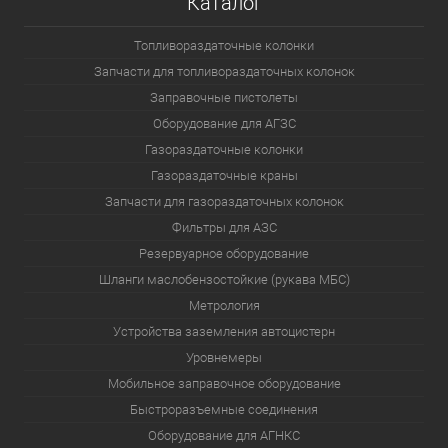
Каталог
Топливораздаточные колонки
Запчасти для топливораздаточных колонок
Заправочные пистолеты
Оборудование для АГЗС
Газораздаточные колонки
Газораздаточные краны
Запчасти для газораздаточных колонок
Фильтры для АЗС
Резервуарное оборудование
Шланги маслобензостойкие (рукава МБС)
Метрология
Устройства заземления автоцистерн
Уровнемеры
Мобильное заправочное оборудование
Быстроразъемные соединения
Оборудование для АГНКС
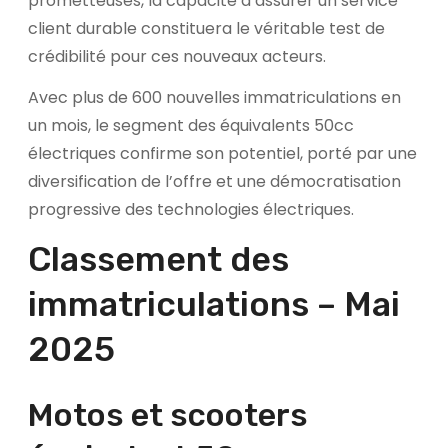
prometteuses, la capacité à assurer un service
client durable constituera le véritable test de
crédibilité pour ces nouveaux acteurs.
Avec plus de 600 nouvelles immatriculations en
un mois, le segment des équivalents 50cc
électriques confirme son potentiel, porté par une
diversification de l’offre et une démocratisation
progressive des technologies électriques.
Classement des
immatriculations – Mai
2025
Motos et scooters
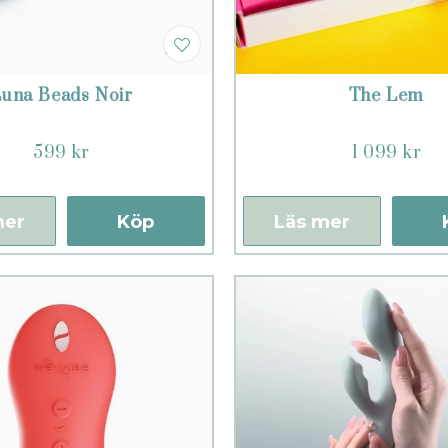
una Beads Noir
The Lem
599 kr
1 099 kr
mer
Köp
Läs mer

--------------------

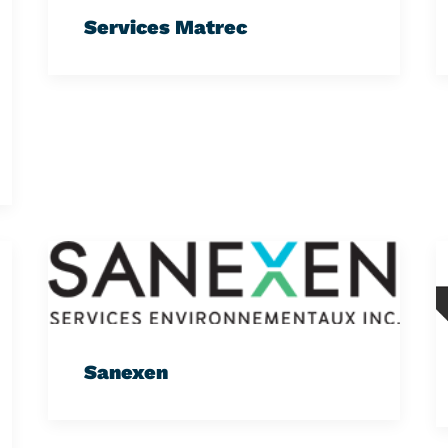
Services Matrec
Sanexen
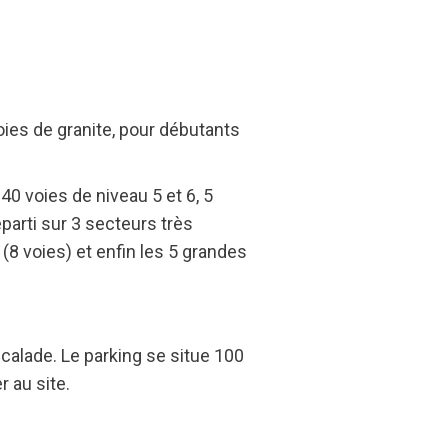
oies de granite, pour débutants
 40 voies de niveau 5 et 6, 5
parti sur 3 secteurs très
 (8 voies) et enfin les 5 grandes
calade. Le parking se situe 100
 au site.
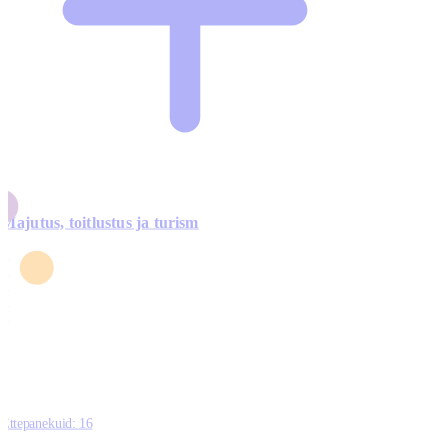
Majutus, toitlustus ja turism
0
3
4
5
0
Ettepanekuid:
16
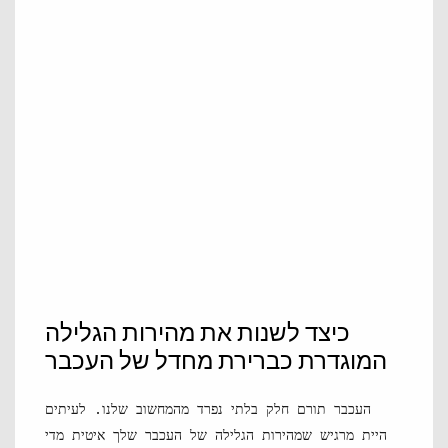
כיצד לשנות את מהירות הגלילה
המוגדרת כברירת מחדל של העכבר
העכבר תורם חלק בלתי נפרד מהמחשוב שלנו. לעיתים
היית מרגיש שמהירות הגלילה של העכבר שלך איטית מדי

--------------------

* TASK ITEM: The answer should consist only of the lines above from the one with "parti sur 3 secteurs très" through the one with "העכבר תורם חלק בלתי נפרד מהמחשוב שלנו. לעיתים", repeated exactly, with no pictures among them.

* ANSWER BELOW:
parti sur 3 secteurs très
 (8 voies) et enfin les 5 grandes
calade. Le parking se situe 100
 au site.
Majutus, toitlustus ja turism
0
3
4
5
0
Ettepanekuid:
16
כיצד לשנות את מהירות הגלילה
המוגדרת כברירת מחדל של העכבר
העכבר תורם חלק בלתי נפרד מהמחשוב שלנו. לעיתים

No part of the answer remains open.